The data: Begin

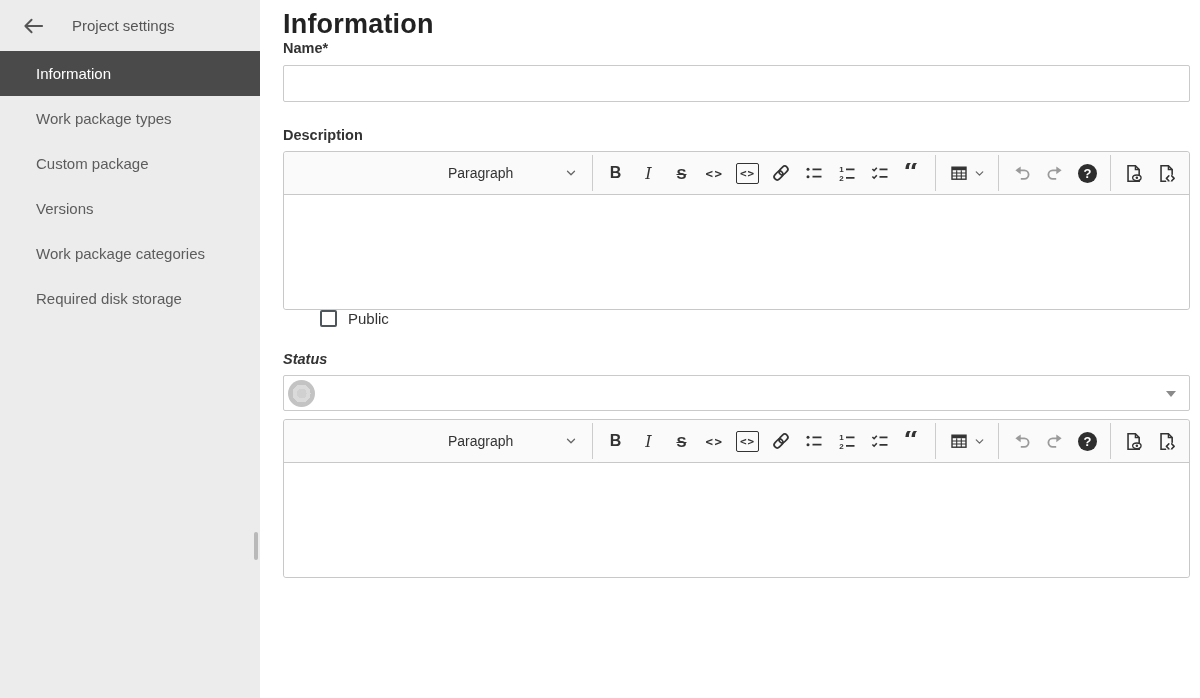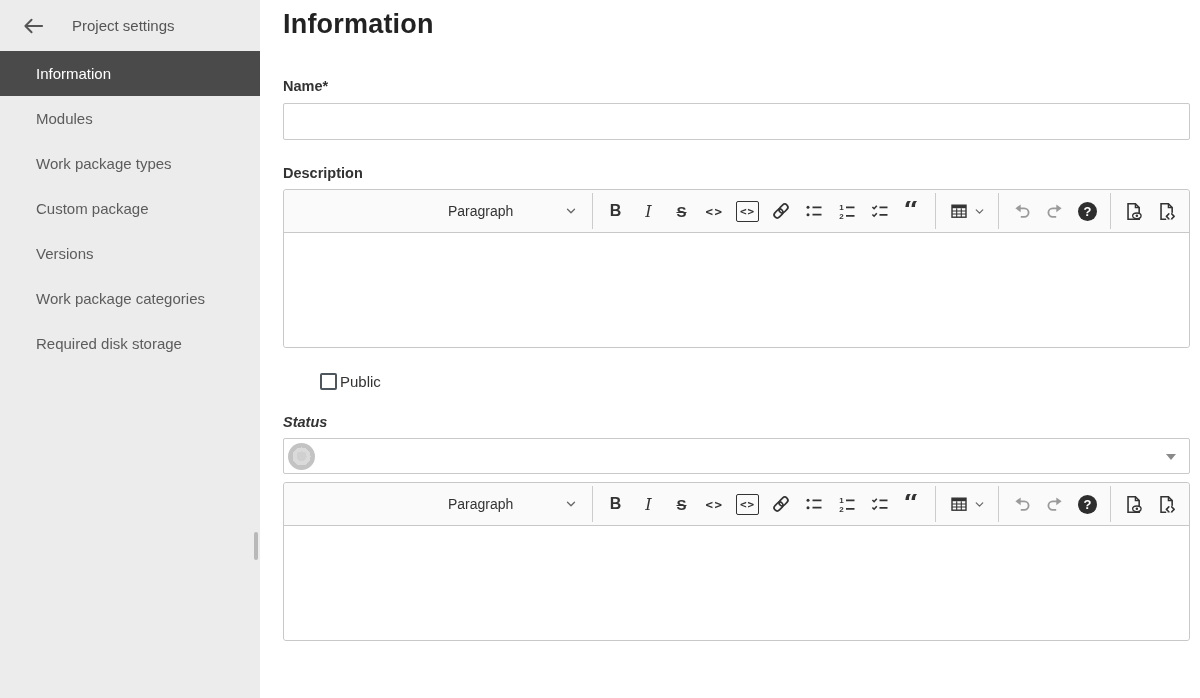--- a/index.html
+++ b/index.html
@@ -22,7 +22,7 @@
   .main { flex: 1; padding: 0 10px 0 23px; }
   .page-title { font-size: 27px; font-weight: bold; color: #222; margin-top: 9px; letter-spacing: 0.2px; }
   .field-label { display: block; font-size: 14.5px; font-weight: bold; color: #333; }
-  .lbl-name { margin-top: 38px; }
+  .lbl-name { }
   .lbl-desc { margin-top: 25px; }
   .lbl-status { margin-top: 24px; font-style: italic; }
   .lbl-statusdesc { margin-top: 24px; }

The data: End

— Work request —
Show every line above where "margin" is found.

— Reply —
   .page-title { font-size: 27px; font-weight: bold; color: #222; margin-top: 9px; letter-spacing: 0.2px; }
-  .lbl-name { margin-top: 38px; }
   .lbl-desc { margin-top: 25px; }
   .lbl-status { margin-top: 24px; font-style: italic; }
   .lbl-statusdesc { margin-top: 24px; }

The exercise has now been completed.